A me il pomodoro che regge bello bello per 10gg in frigo mi fa un po’ paura…
Cmq io, nella mia ignoranza, speravo che “bio” volesse dire almeno “non nocivo” (cioè con la chimica che ci vuole, che non mi faccia male, ma che consenta l’agricoltura industriale).
Sbagliavo?
settembre 11th, 2007 at 14:26
Beh, sì. La chimica che ci vuole, qual’è? Che risultati vuoi ottenere?
settembre 11th, 2007 at 15:04
La maggior parte delle persone che comprano bio lo fanno per paura.
In generale ci sono molte mamme che cercano “il meglio” per i loro figli.
Ma la paura non è mai un buon movente, e non suscita strategie sagge.
Il proposito principale dell’agricoltura biologica in realtà sarebbe il ridotto impatto sull’ambiente.
Non c’è spazio qui per entrare nei dettagli, ma il grande malinteso è che chi mangia bio lo faccia per se stesso.
Al massimo lo fa per gli altri.
Ergo: resterà di nicchia, è inutile che vi incazziate; se volete vivere più a lungo, mangiate più verdura e meno carne, a prescindere dalla provenienza.

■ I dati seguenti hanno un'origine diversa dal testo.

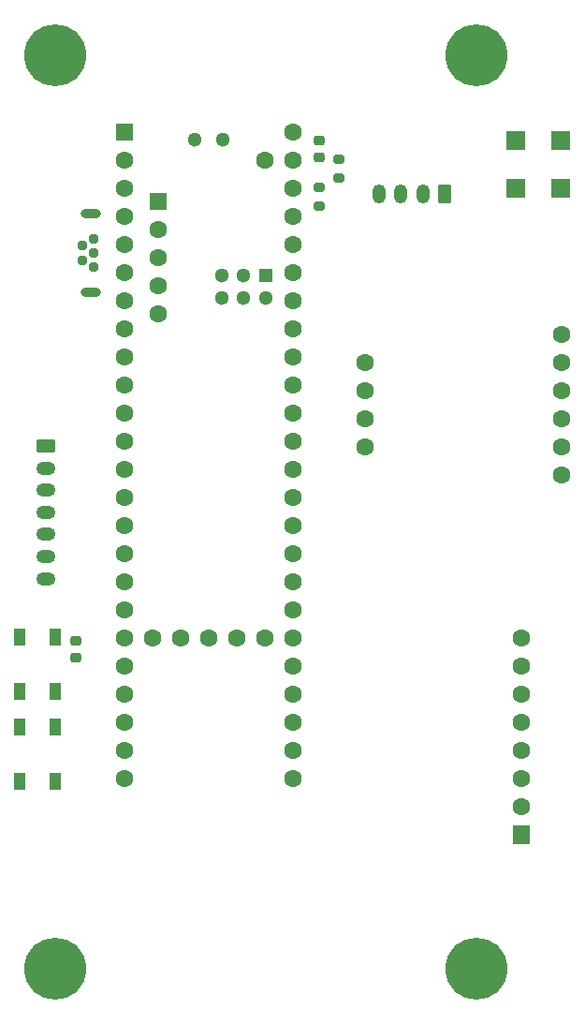
<source format=gbr>
%TF.GenerationSoftware,KiCad,Pcbnew,(6.0.7)*%
%TF.CreationDate,2023-04-01T23:58:30-04:00*%
%TF.ProjectId,board_one_teensy_22,626f6172-645f-46f6-9e65-5f7465656e73,rev?*%
%TF.SameCoordinates,Original*%
%TF.FileFunction,Soldermask,Top*%
%TF.FilePolarity,Negative*%
%FSLAX46Y46*%
G04 Gerber Fmt 4.6, Leading zero omitted, Abs format (unit mm)*
G04 Created by KiCad (PCBNEW (6.0.7)) date 2023-04-01 23:58:30*
%MOMM*%
%LPD*%
G01*
G04 APERTURE LIST*
G04 Aperture macros list*
%AMRoundRect*
0 Rectangle with rounded corners*
0 $1 Rounding radius*
0 $2 $3 $4 $5 $6 $7 $8 $9 X,Y pos of 4 corners*
0 Add a 4 corners polygon primitive as box body*
4,1,4,$2,$3,$4,$5,$6,$7,$8,$9,$2,$3,0*
0 Add four circle primitives for the rounded corners*
1,1,$1+$1,$2,$3*
1,1,$1+$1,$4,$5*
1,1,$1+$1,$6,$7*
1,1,$1+$1,$8,$9*
0 Add four rect primitives between the rounded corners*
20,1,$1+$1,$2,$3,$4,$5,0*
20,1,$1+$1,$4,$5,$6,$7,0*
20,1,$1+$1,$6,$7,$8,$9,0*
20,1,$1+$1,$8,$9,$2,$3,0*%
G04 Aperture macros list end*
%ADD10RoundRect,0.200000X0.275000X-0.200000X0.275000X0.200000X-0.275000X0.200000X-0.275000X-0.200000X0*%
%ADD11R,1.600000X1.780000*%
%ADD12C,1.600000*%
%ADD13C,3.600000*%
%ADD14C,5.600000*%
%ADD15RoundRect,0.250000X-0.625000X0.350000X-0.625000X-0.350000X0.625000X-0.350000X0.625000X0.350000X0*%
%ADD16O,1.750000X1.200000*%
%ADD17RoundRect,0.225000X-0.250000X0.225000X-0.250000X-0.225000X0.250000X-0.225000X0.250000X0.225000X0*%
%ADD18R,1.800000X1.700000*%
%ADD19RoundRect,0.200000X-0.275000X0.200000X-0.275000X-0.200000X0.275000X-0.200000X0.275000X0.200000X0*%
%ADD20R,1.000000X1.500000*%
%ADD21RoundRect,0.225000X0.250000X-0.225000X0.250000X0.225000X-0.250000X0.225000X-0.250000X-0.225000X0*%
%ADD22C,0.958000*%
%ADD23O,1.816000X0.908000*%
%ADD24R,1.600000X1.600000*%
%ADD25R,1.300000X1.300000*%
%ADD26C,1.300000*%
%ADD27RoundRect,0.250000X0.350000X0.625000X-0.350000X0.625000X-0.350000X-0.625000X0.350000X-0.625000X0*%
%ADD28O,1.200000X1.750000*%
G04 APERTURE END LIST*
D10*
%TO.C,R5*%
X142494000Y-66865000D03*
X142494000Y-65215000D03*
%TD*%
D11*
%TO.C,U3*%
X160830000Y-123700000D03*
D12*
X160830000Y-121160000D03*
X160830000Y-118620000D03*
X160830000Y-116080000D03*
X160830000Y-113540000D03*
X160830000Y-111000000D03*
X160830000Y-108460000D03*
X160830000Y-105920000D03*
%TD*%
D13*
%TO.C,H1*%
X118614971Y-53255682D03*
D14*
X118614971Y-53255682D03*
%TD*%
D15*
%TO.C,J2*%
X117820000Y-88560000D03*
D16*
X117820000Y-90560000D03*
X117820000Y-92560000D03*
X117820000Y-94560000D03*
X117820000Y-96560000D03*
X117820000Y-98560000D03*
X117820000Y-100560000D03*
%TD*%
D17*
%TO.C,C1*%
X142494000Y-60947000D03*
X142494000Y-62497000D03*
%TD*%
D13*
%TO.C,H4*%
X118603304Y-135797904D03*
D14*
X118603304Y-135797904D03*
%TD*%
D13*
%TO.C,H3*%
X156706146Y-53242782D03*
D14*
X156706146Y-53242782D03*
%TD*%
D12*
%TO.C,U2*%
X164470000Y-91190000D03*
X164470000Y-88650000D03*
X164470000Y-86110000D03*
X164470000Y-83570000D03*
X164470000Y-81030000D03*
X164470000Y-78490000D03*
X146690000Y-81030000D03*
X146690000Y-83570000D03*
X146690000Y-86110000D03*
X146690000Y-88650000D03*
%TD*%
D18*
%TO.C,D1*%
X160256000Y-65278000D03*
X164356000Y-65278000D03*
%TD*%
D19*
%TO.C,R4*%
X144272000Y-62675000D03*
X144272000Y-64325000D03*
%TD*%
D20*
%TO.C,D4*%
X115392400Y-110721300D03*
X118592400Y-110721300D03*
X118592400Y-105821300D03*
X115392400Y-105821300D03*
%TD*%
D21*
%TO.C,C2*%
X120497600Y-107696000D03*
X120497600Y-106146000D03*
%TD*%
D20*
%TO.C,D3*%
X115392400Y-118849300D03*
X118592400Y-118849300D03*
X118592400Y-113949300D03*
X115392400Y-113949300D03*
%TD*%
D22*
%TO.C,J3*%
X122092500Y-69830000D03*
X121092500Y-70480000D03*
X122092500Y-71130000D03*
X121092500Y-71780000D03*
X122092500Y-72430000D03*
D23*
X121872500Y-67555000D03*
X121872500Y-74705000D03*
%TD*%
D13*
%TO.C,H2*%
X156701211Y-135804448D03*
D14*
X156701211Y-135804448D03*
%TD*%
D18*
%TO.C,D2*%
X160256000Y-60960000D03*
X164356000Y-60960000D03*
%TD*%
D24*
%TO.C,U1*%
X124855000Y-60190000D03*
D12*
X124855000Y-62730000D03*
X124855000Y-65270000D03*
X124855000Y-67810000D03*
X124855000Y-70350000D03*
X124855000Y-72890000D03*
X124855000Y-75430000D03*
X124855000Y-77970000D03*
X124855000Y-80510000D03*
X124855000Y-83050000D03*
X124855000Y-85590000D03*
X124855000Y-88130000D03*
X124855000Y-90670000D03*
X124855000Y-93210000D03*
X124855000Y-95750000D03*
X124855000Y-98290000D03*
X124855000Y-100830000D03*
X124855000Y-103370000D03*
X124855000Y-105910000D03*
X124855000Y-108450000D03*
X124855000Y-110990000D03*
X124855000Y-113530000D03*
X124855000Y-116070000D03*
X124855000Y-118610000D03*
X140095000Y-118610000D03*
X140095000Y-116070000D03*
X140095000Y-113530000D03*
X140095000Y-110990000D03*
X140095000Y-108450000D03*
X140095000Y-105910000D03*
X140095000Y-103370000D03*
X140095000Y-100830000D03*
X140095000Y-98290000D03*
X140095000Y-95750000D03*
X140095000Y-93210000D03*
X140095000Y-90670000D03*
X140095000Y-88130000D03*
X140095000Y-85590000D03*
X140095000Y-83050000D03*
X140095000Y-80510000D03*
X140095000Y-77970000D03*
X140095000Y-75430000D03*
X140095000Y-72890000D03*
X140095000Y-70350000D03*
X140095000Y-67810000D03*
X140095000Y-65270000D03*
X140095000Y-62730000D03*
X140095000Y-60190000D03*
X137555000Y-62730000D03*
X127395000Y-105910000D03*
X129935000Y-105910000D03*
X132475000Y-105910000D03*
X135015000Y-105910000D03*
X137555000Y-105910000D03*
D24*
X127905800Y-66489200D03*
D12*
X127905800Y-69029200D03*
X127905800Y-71569200D03*
X127905800Y-74109200D03*
X127905800Y-76649200D03*
D25*
X137656600Y-73160000D03*
D26*
X135656600Y-73160000D03*
X133656600Y-73160000D03*
X133656600Y-75160000D03*
X135656600Y-75160000D03*
X137656600Y-75160000D03*
X133745000Y-60920000D03*
X131205000Y-60920000D03*
%TD*%
D27*
%TO.C,J1*%
X153880000Y-65780000D03*
D28*
X151880000Y-65780000D03*
X149880000Y-65780000D03*
X147880000Y-65780000D03*
%TD*%
M02*

</source>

Comunque: si possono ben criticare le fallacie di un “sistema ideologico”.
Ma accusare il biologico – in senso strettamente agricolo – per la scarsa qualità di alcuni prodotti trasformati è come incolpare i produttori di pneumatici del fatto che la Classe A non passasse il test dell’alce.

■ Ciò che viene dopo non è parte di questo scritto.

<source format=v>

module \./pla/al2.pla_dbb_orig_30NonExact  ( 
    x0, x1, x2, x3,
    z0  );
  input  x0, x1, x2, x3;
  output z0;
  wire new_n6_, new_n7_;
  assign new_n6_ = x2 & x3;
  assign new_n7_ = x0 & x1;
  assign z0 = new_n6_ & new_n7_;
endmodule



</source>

settembre 11th, 2007 at 17:18
Un conoscente agronomo raccontava come il verderame sia considerato “naturale” quindi “bio”, mentre pesticidi molto meno velenosi no. Consigliava quindi di girare alla larga dal vino “bio”, e lavare molto bene i pomodori “naturali”.

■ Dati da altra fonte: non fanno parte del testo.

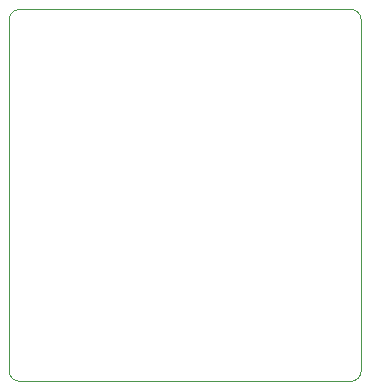
<source format=gm1>
%TF.GenerationSoftware,KiCad,Pcbnew,9.0.7-9.0.7~ubuntu24.04.1*%
%TF.CreationDate,2026-01-24T17:44:50-08:00*%
%TF.ProjectId,CAN-hub,43414e2d-6875-4622-9e6b-696361645f70,1*%
%TF.SameCoordinates,Original*%
%TF.FileFunction,Profile,NP*%
%FSLAX46Y46*%
G04 Gerber Fmt 4.6, Leading zero omitted, Abs format (unit mm)*
G04 Created by KiCad (PCBNEW 9.0.7-9.0.7~ubuntu24.04.1) date 2026-01-24 17:44:50*
%MOMM*%
%LPD*%
G01*
G04 APERTURE LIST*
%TA.AperFunction,Profile*%
%ADD10C,0.050000*%
%TD*%
G04 APERTURE END LIST*
D10*
X193594000Y-142240000D02*
G75*
G02*
X192705000Y-143129000I-889000J0D01*
G01*
X163784000Y-112522000D02*
G75*
G02*
X164673000Y-111633000I889000J0D01*
G01*
X193594000Y-142240000D02*
X193594000Y-112522000D01*
X164673000Y-143129000D02*
X192705000Y-143129000D01*
X164673000Y-143129000D02*
G75*
G02*
X163784000Y-142240000I0J889000D01*
G01*
X163784000Y-142240000D02*
X163784000Y-112522000D01*
X192705000Y-111633000D02*
G75*
G02*
X193594000Y-112522000I0J-889000D01*
G01*
X164673000Y-111633000D02*
X192705000Y-111633000D01*
M02*

</source>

Io prendo sempre la farina “bio/organic/quelchel’è” per il pane, nella mia esperienza di panificatrice compulsiva l’ho trovata molto più buona. Ma ho l’impressione che sia qualcosa di legato a una produzione di nicchia, quindi più curata, piuttosto che alla Grande Madre Natura.
E già che ci siamo: tutti questi amanti del Naturale Quindi Buono si berrebbero della tisana di cicuta?
settembre 12th, 2007 at 00:31
Al bacio.
settembre 12th, 2007 at 23:46
Il biologico non può che restare un prodotto di nicchia, oppure diventare una grossa truffa legalizzata. In ogni caso, si darò qualche speranza nel breve alla nostra agricoltura morente, per decretarne il futuro decesso sulla concorrenza estera, quando alla lunga, come sempre, la scienza la vincerà. E la coldiretti ha riconfermato le sue posizioni! Oh, ma qui (inteso come base degli agricoltori) succede una rivoluzione, ci stiamo già organizzando!